16 Temmuz 2016 Cumartesi

SA3180/KY26-CA64: Park, İftar ve Nikâh

"Hiyerarşik yapılar, sınıfsal alışkanlıklar ve prosedürler Ramazanın parka koyduğu kurallar içinde askıya alınırken kesimler arasındaki mesafe görünmez hale geliyor. Hayat olağan akışından koparken nefis tezkiyesinin etkisiyle oluşan saflık, horgörü ve kabalığa izin vermeyen bir neşeye yol açıyor." 


Yine parktayız. Son üç yıldır Ramazan boyunca iftarları yapabildiğimiz kadarıyla Maltepe Parkı’nda geçiriyoruz. Aile ve eş dostun bir araya gelmesi için daha uygun bir ortam düşünülemez. Denizin kenarındasın ve bebekler çimde yuvarlanıyor, çocuklar top oynuyor, kaykay yapıyor…

Sadece bu yakanın değil, İstanbul’un da değil, dünyanın en büyük parkı olduğu söyleniyor. 2013’te, 1 milyon 200 metrekarelik alanda dolgu üzerinde başlatılan ve bir bakıma yapımı devam eden devasa bir park bu. Dolgu olması düşündürüyor tabii. Büyüklüğü tasarımda abartıyı da getiriyor yanı sıra.
Fakat üç senedir, özellikle Ramazan ayı boyunca şunu görüyorum: Her kesimden aileler piknik sepetleriyle buraya koşuyorlar. Aynı aileler sıcak Ramazan gecelerini daha önce nerede geçiriyorlardı acaba?

> _Alıştırma Gereksinimleri_:
**1)** Parktaki iftarları anlatan alıntının "Fakat üç senedir, özellikle" ile başlayıp "nerede geçiriyorlardı acaba?" ile biten bölümünü, "piknik sepetleriyle" ifadesini "yemek kaplarıyla" ile değiştirerek yeniden yazın.
**2)** Parktaki iftarları anlatan alıntıyı son cümlesinden sonra kaldığı yerden sürdürün.

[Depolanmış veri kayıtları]
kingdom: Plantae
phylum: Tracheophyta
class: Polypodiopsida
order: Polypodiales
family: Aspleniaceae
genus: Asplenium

> _Beklenen Yanıtlar_:
**1)**
Fakat üç senedir, özellikle Ramazan ayı boyunca şunu görüyorum: Her kesimden aileler yemek kaplarıyla buraya koşuyorlar. Aynı aileler sıcak Ramazan gecelerini daha önce nerede geçiriyorlardı acaba?

**2)**
İstanbul tarihi olarak mesire toplanmalarına açık olmuş, ama işte böylesine bir park kültüründen yoksun bir şehirdi. Maltepe Park bu açıdan yeni bir dönemi işaret eden bir örnek. Bir tarafta parkın kültür merkezinden gelen tiyatro sesleri, diğer tarafta çocukların neşeli çığlıkları… Göğün henüz sarı kızıl pırıltılar yaydığı anlarda park müdavimlerinin oluşturduğu bir dua sessizliği var ki kalbini yatıştırıyor insanın.

Burası dolgu bir park; yapılırken benim de kuşkularım vardı. Daha önce yazdım, şimdi daha da açık görünüyor: Kurumların layıkıyla yetemediği kesimlere hizmet verdiği muhakkak. Halkın bir bölümü şehrin güzelliklerinden zaten yararlanırken, daha geniş bir nüfus evlerinde kapalı yaşıyor.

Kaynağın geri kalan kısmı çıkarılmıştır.